What is a rainy day fund?

Rainy Day Fund

The first and foremost target for anyone is to have enough liquid assets to constitute her ‘rainy-day fund’.

You should set aside the requisite money for a rainy-day fund in term deposits, low-risk fixed-income instruments or cash. If the rainy-day fund comprises of a small portion of higher-risk equity exposure, then such instruments should be highly-diversified. It should cover at least six months of expenses to deal with any unexpected emergencies (such as unemployment, illness) that might arise in your life as well as in your dependent family members’ lives. The rainy-day fund would also include six-month’s worth of any monthly payment commitments that you might be having towards mortgages, loans or insurance premiums.

You should not try to maximise the return-on-investment for your rainy-day fund. Instead, you should try to ensure that your rainy-day-fund is less risky and is liquid. The probability of your rainy day fund losing a sizable portion of its value should be low, and the probability of having a high volatility in its day-to-day value should be low.

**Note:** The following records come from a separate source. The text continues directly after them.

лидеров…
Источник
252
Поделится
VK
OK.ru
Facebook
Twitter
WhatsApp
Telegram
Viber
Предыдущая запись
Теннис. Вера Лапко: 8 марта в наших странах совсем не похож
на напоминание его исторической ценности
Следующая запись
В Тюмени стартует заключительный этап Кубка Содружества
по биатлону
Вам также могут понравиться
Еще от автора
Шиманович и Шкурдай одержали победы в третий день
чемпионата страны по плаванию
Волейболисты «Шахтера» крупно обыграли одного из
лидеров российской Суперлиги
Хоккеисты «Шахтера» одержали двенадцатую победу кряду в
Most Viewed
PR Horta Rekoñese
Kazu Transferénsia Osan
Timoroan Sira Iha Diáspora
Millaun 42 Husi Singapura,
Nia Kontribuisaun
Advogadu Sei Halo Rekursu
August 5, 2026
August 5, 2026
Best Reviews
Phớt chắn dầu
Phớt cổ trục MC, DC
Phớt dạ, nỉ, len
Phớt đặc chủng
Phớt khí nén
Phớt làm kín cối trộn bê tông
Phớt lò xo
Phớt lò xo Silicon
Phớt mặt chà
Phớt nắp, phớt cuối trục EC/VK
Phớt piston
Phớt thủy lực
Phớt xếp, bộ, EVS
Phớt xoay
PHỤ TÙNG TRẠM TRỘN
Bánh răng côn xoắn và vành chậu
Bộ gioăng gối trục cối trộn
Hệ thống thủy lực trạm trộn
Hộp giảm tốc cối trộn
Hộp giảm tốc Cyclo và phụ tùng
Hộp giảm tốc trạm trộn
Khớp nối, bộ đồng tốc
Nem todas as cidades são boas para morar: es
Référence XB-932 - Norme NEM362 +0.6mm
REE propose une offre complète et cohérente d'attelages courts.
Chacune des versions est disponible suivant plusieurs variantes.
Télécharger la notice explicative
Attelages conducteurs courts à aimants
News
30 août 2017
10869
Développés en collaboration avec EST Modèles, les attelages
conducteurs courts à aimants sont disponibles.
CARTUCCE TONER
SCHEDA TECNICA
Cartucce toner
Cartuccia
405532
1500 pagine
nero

If you specifically want your rainy-day fund to have an exposure to stocks, then such an exposure should happen through index funds. You should ensure that the rainy-day fund is highly diversified, and the proportion of stocks is minimal while the exposure to bonds is comparatively more. It is not easy to construct such a low-risk, diversified portfolio, and hence you may think to delegate this task by investing all or a part of your rainy-day fund with a digital investment management firm, such as our firm QuietGrowth, in a lower-risk portfolio. Given the modest size of your rainy-day fund, seeking the services of a high-quality human investment adviser for setting up and maintaining your rainy-day fund can be expensive.

In any case, just make sure that you keep a small portion of your rainy-day fund as cash. In addition to this, some people keep a small portion of their rainy-day fund as gold or silver that is easily accessible, and there is nothing wrong with it.

Only after you have sufficient money for a rainy-day fund, you should consider investing in a more risky portfolio, preferably a risk-optimised, highly-diversified portfolio for the long-term.

Note that a rainy-day fund can also be alternately referred to as an emergency fund. Some people try to articulate a subtle differentiation for an emergency fund, but please note that the overarching theme is the same.